At our Annual Dinner, FPRI was honored to confer upon former National Security Advisor General H.R. McMaster the 15th annual Benjamin Franklin Award for Public Service as a stateman, sage, and soldier who exemplified the ideals of Benjamin Franklin and the United States. General McMaster provided a fascinating talk at the dinner on the challenges to American security.
We were delighted to feature Pulitzer Prize-winning historian Walter McDougall in two named lectures: the Ginsburg-Satell Lecture on American Character and Identity, where he delivered a novel profile of Benjamin Franklin as a reluctant revolutionary; and the Templeton Lecture on Religion and World Affairs, where he gave an overview of the last 500 years of the history of the role of religion in world politics.

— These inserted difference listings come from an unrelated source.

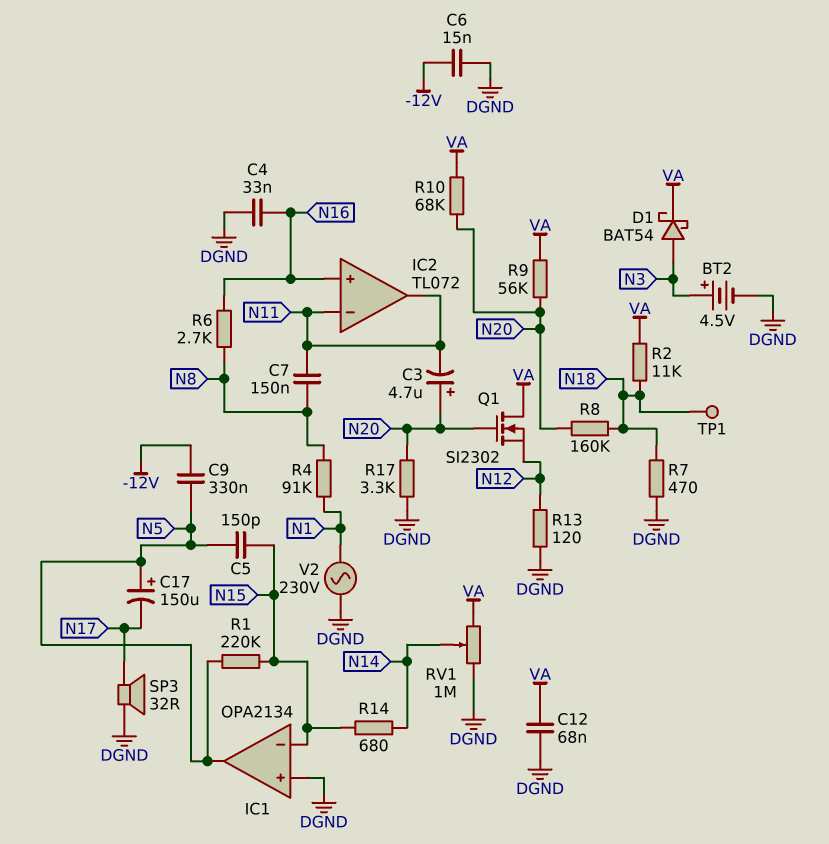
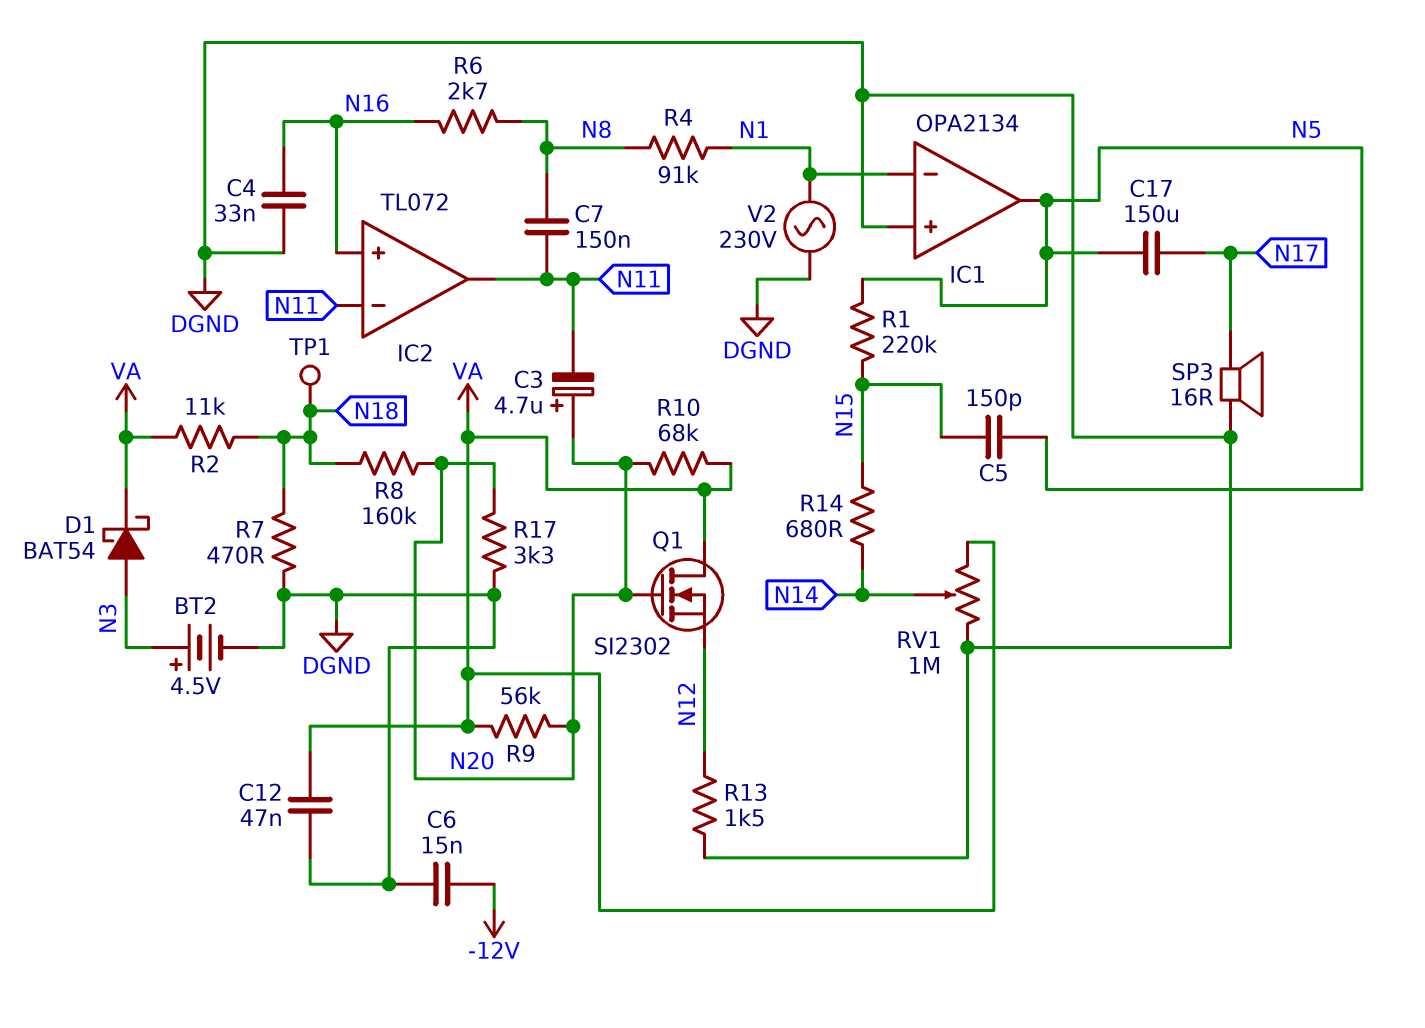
C9: 330nF (-12V, N5) -> none
C12: 68nF (DGND, VA) -> 47nF (DGND, VA)
C17: 150uF (plus N5, minus N17) -> 150uF (N5, N17)
IC1 pin in-: N15 -> N1
R13: 120 (DGND, N12) -> 1.5k (DGND, N12)
SP3: speaker 32R (DGND, N17) -> speaker 16R (DGND, N17)

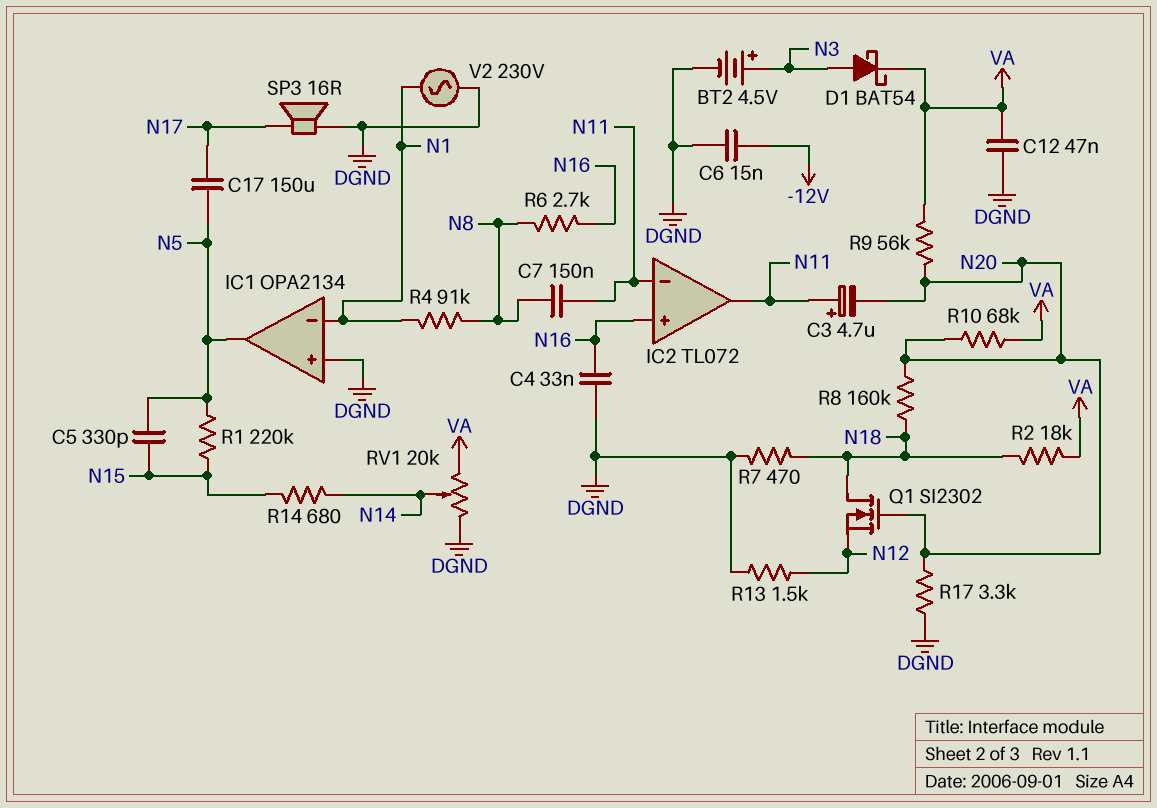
C3: 4.7uF (plus N20, minus N11) -> 4.7uF (plus N11, minus N20)
C5: 150pF (N5, N15) -> 330pF (N5, N15)
Q1: NMOS SI2302 (G N20, D VA, S N12) -> NMOS SI2302 (G N20, D N18, S N12)
R2: 11k (N18, VA) -> 18k (N18, VA)
RV1: 1M (DGND, VA, wiper N14) -> 20k (DGND, VA, wiper N14)
TP1: test point (N18) -> none

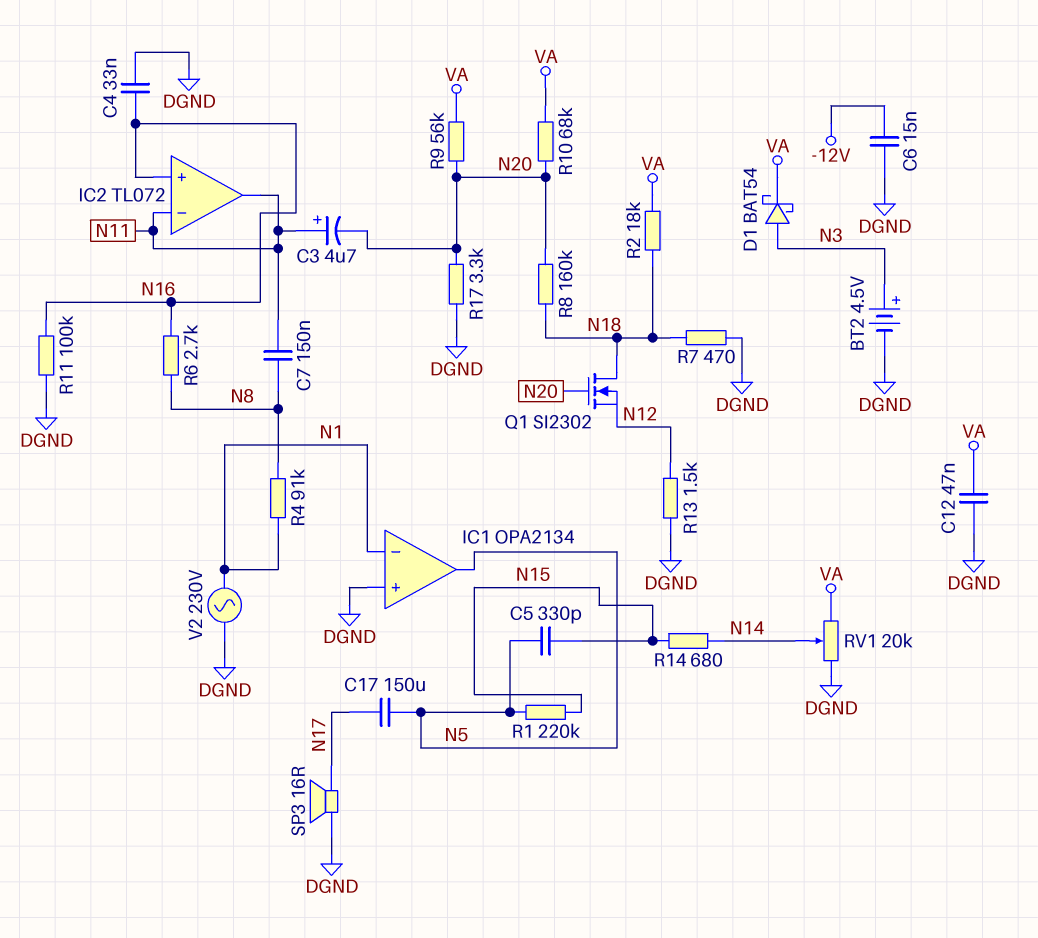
R11: none -> 100k (DGND, N16)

FPRI’s public presence grew significantly with over 600 citations and articles in major U.S. media, including the New York Times, Washington Post, and Wall Street Journal, and in foreign media. Clint Watts continued to be a frequent commentator on major television networks and testified in Congress on two important issues: domestic terrorism and the shortfalls in countering terrorism in the homeland, and deep fakes and the dangers they pose to public discourse.

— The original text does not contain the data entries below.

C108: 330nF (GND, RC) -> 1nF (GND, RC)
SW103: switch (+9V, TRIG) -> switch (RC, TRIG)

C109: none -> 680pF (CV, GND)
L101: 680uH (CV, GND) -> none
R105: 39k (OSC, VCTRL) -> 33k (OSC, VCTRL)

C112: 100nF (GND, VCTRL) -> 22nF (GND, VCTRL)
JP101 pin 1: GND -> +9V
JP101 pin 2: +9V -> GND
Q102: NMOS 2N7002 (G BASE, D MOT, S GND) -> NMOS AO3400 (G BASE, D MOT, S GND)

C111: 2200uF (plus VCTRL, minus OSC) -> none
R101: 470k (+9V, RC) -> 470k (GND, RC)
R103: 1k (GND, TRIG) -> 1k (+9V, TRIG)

On a personal note, we mourned the loss of two trustee emeriti, Edward L. Snitzer and Graham Humes. Ed served as chairman of our Finance Committee for some years. Even after he rotated off the board, Ed remained a good friend to FPRI. Graham’s health issues prevented him from being active with us the last couple of years, but he nonetheless remained an avid consumer of our written work and a loyal supporter of FPRI until his death.
We lost our dear friend Pina Templeton who passed away after a long illness. The Templeton family has been a part of FPRI for nearly 30 years, with Pina’s husband the late Jack Templeton serving on our board for nearly 25 years. During the years that Jack served as chair of our Annual Dinner, Pina personally picked up the cost of our featured performers from the U.S. Army Band (in addition to their annual exceedingly generous contributions), as she so loved that very patriotic dimension of our dinner. In person, Pina was unassuming, humble, and approachable, and the kind of person everyone should aspire to be. The world will miss her dearly.
I would be remiss if I did not express my deep gratitude to those who have been so generous in providing advice and guidance during my initial months as President, with special thanks to former President Alan Luxenberg and Chairman of the Board Robert L. Freedman.
We are deeply grateful to our loyal supporters, without whom we could not fulfill our mission. For those who are newly discovering FPRI, we invite you to get to know us better and I hope to see you (either in person or virtually) at our upcoming events.